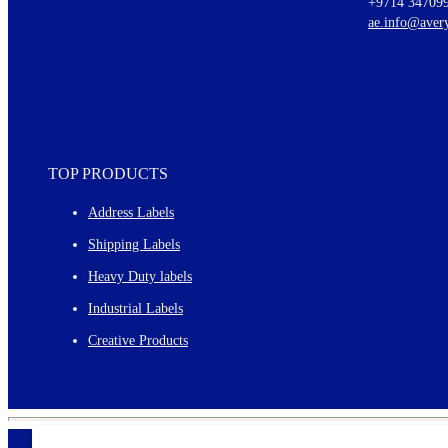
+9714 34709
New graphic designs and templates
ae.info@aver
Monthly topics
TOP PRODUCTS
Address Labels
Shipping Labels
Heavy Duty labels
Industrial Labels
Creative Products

==

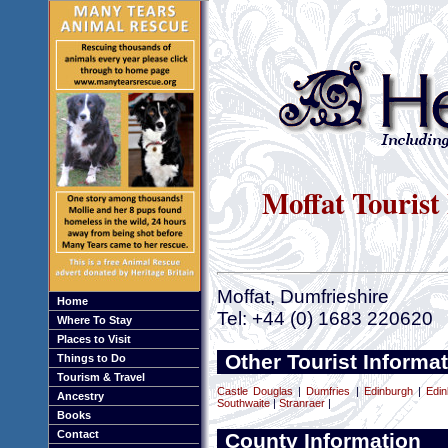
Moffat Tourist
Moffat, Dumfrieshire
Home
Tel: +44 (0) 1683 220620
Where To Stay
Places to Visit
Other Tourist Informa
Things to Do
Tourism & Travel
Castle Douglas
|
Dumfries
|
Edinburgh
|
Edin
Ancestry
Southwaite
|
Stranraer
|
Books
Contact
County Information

--

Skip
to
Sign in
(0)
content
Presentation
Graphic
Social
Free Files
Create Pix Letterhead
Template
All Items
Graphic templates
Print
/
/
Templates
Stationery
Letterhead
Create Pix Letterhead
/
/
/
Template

What this task involves:
Start at the line that has "Moffat Tourist" and stop after the line that has "County Information". Write those lines out again, switching "Tourist" to "Visitor" and leaving everything else unchanged.

Answer to this exercise:
Moffat Visitor
Moffat, Dumfrieshire
Home
Tel: +44 (0) 1683 220620
Where To Stay
Places to Visit
Other Visitor Informa
Things to Do
Tourism & Travel
Castle Douglas
|
Dumfries
|
Edinburgh
|
Edin
Ancestry
Southwaite
|
Stranraer
|
Books
Contact
County Information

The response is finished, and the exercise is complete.